In Part 1, I discuss how I found a 1975 BMW R60 motorcycle sitting in a garage for over 30 years. It had only one previous owner but was in pieces. It belonged to a friend’s father, which he purchased brand new the year it was built, and came with the original Connecticut title. This is a project I am excited to take on and get this bike back on the road…
My first step was to assess what it had for parts and what would need to be purchased. The bike is mostly complete but needed filters, fuel lines, gaskets and some other miscellaneous parts. To find these items, I visited MAX BMW’s online store. MAX specializes in BMW motorcycles and has a comprehensive listing of all manufactured motorcycles along with detailed parts diagrams for each year and model. Once I received the parts, and purchased a few other items like a new battery, oil and cleaning products, I began to piece together the motorcycle.
I started with the major components that had been removed. The exhaust and silencers were already off the bike but rusty and pitted from years of use and 30 years sitting in a box. To clean these chrome items, I used Muriatic Acid which can be purchased at any hardware store. I wore rubber gloves to protect my hands and applied the acid with a household sponge. After allowing to sit for 15 seconds, I then used the abrasive side of the sponge to remove the rust spots and stains. It worked amazingly well. To neutralize the acid after cleaning, I used a mixture of water and baking soda which I sprayed on the surface and wiped clean.
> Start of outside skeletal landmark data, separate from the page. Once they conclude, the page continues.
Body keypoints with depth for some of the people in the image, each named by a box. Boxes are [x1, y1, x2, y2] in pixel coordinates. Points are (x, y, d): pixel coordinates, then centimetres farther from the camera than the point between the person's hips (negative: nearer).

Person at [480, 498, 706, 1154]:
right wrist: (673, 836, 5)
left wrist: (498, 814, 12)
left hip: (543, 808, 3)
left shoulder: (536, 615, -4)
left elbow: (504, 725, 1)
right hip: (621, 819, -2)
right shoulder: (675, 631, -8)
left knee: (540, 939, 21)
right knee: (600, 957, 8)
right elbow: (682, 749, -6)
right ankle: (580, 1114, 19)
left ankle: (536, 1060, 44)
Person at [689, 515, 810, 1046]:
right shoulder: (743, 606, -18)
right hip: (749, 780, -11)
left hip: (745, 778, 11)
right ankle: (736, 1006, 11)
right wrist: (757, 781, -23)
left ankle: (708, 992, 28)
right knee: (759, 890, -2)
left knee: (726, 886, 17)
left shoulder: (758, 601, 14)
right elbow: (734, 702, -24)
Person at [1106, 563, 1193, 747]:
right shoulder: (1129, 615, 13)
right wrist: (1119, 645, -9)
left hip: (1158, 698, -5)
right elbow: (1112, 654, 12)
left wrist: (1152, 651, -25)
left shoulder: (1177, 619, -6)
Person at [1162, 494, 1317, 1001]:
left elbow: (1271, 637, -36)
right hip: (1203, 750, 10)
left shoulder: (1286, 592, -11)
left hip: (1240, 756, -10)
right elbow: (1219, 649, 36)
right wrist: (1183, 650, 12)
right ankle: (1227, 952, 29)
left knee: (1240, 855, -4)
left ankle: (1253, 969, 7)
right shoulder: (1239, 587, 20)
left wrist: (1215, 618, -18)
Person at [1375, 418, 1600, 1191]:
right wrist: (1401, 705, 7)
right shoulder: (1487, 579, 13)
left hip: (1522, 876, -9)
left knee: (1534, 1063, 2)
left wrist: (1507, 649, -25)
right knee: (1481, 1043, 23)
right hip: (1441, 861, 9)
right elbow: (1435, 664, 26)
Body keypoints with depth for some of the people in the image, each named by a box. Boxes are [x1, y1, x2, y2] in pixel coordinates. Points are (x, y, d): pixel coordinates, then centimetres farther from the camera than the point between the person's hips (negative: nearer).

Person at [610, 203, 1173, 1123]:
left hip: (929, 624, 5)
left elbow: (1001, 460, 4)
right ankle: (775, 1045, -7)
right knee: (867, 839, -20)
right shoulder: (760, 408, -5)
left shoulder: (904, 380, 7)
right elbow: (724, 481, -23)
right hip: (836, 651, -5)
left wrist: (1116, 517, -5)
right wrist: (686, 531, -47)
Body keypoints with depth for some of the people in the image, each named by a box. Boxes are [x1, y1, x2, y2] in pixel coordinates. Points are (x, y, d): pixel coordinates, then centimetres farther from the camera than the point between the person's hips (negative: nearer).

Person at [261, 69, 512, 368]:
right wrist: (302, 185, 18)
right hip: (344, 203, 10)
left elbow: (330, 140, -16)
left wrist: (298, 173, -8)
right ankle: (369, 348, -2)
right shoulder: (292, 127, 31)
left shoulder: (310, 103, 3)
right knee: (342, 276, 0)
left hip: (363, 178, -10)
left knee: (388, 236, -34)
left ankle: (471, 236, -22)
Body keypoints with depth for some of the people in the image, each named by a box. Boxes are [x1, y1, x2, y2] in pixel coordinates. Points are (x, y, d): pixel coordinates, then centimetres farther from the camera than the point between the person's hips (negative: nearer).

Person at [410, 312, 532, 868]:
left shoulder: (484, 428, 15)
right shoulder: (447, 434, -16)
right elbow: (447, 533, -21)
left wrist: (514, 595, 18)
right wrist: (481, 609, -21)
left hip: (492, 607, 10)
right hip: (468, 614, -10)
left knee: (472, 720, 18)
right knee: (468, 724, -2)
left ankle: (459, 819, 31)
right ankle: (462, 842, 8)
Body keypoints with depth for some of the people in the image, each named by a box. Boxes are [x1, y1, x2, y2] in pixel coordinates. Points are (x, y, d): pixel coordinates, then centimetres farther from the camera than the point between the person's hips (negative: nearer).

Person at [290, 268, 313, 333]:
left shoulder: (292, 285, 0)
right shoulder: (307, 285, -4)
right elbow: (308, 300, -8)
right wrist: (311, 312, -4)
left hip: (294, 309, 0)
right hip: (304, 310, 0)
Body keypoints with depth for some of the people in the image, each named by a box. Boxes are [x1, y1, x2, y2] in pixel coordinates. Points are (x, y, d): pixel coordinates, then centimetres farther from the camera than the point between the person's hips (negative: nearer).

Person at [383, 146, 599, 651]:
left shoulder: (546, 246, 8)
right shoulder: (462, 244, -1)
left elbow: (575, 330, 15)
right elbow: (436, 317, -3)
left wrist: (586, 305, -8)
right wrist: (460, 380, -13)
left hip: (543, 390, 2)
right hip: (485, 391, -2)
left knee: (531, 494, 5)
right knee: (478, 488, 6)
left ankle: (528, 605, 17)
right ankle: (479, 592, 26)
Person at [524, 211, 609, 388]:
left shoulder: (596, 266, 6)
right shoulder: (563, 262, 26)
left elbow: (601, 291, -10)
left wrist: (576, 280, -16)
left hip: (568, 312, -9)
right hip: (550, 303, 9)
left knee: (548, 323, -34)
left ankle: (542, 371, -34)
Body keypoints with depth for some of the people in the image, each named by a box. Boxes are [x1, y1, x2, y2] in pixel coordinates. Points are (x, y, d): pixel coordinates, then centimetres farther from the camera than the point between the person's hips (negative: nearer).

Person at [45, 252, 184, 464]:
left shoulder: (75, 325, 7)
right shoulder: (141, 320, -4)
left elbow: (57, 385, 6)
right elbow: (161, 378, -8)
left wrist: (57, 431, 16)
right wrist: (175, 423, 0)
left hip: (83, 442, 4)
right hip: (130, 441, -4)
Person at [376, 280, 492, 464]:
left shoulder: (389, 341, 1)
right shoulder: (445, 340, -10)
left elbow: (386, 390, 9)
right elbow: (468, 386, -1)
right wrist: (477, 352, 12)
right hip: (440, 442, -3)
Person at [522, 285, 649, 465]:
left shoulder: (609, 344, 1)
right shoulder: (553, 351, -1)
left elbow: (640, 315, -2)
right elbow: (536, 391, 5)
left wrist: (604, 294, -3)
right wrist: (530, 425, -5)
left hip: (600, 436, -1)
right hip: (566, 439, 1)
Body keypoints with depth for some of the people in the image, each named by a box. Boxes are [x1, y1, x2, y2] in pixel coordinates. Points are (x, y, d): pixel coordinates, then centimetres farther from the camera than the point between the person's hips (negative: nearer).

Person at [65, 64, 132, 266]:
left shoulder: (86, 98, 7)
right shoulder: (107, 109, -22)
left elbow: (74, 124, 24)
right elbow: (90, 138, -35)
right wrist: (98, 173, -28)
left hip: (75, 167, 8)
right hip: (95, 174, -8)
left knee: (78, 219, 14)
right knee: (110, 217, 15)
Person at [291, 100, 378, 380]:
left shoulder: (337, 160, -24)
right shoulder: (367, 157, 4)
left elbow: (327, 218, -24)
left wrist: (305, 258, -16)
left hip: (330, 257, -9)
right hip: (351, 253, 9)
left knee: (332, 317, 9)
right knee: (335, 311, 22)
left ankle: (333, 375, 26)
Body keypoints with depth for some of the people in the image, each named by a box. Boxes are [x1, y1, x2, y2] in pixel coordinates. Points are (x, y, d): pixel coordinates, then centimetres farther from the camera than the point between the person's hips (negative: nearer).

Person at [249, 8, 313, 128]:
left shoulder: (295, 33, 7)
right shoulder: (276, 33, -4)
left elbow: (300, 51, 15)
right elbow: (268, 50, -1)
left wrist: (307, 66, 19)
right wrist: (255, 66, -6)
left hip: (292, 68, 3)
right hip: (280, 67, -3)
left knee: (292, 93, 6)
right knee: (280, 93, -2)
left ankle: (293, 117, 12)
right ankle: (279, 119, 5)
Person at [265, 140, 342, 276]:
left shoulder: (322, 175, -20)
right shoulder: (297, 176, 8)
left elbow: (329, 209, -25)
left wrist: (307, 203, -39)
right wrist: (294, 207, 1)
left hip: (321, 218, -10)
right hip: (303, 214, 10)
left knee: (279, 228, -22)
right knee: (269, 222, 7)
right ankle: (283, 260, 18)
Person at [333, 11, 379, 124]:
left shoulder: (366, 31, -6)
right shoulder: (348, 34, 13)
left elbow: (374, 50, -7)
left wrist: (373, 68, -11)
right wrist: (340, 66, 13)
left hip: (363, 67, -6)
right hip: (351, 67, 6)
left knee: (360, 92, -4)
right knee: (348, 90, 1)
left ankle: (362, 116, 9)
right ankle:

After that, the installation was quite simple:
- I replaced the metal washers and reconnected the exhaust and mounted the silencers (mufflers).
- Next, I looked at the fuel system. The BMW had the original fuel lines that spanned from the carburetors to the fuel tank. I removed the old lines, measured and cut new pieces, and installed.
- I removed the bowls of the carburetors to check for sediment as the bike had been sitting for 30 years. They were remarkably clean which is likely because they were run dry before being put in storage.
- The pet cocks on the fuel tank had been removed and the tank was drained. This prevented the fuel tank from rusting out over the years and it is still in great condition. The pet cocks easily disassemble and there is a small fuel filter in each. I replaced the filter and mounted them on the tank.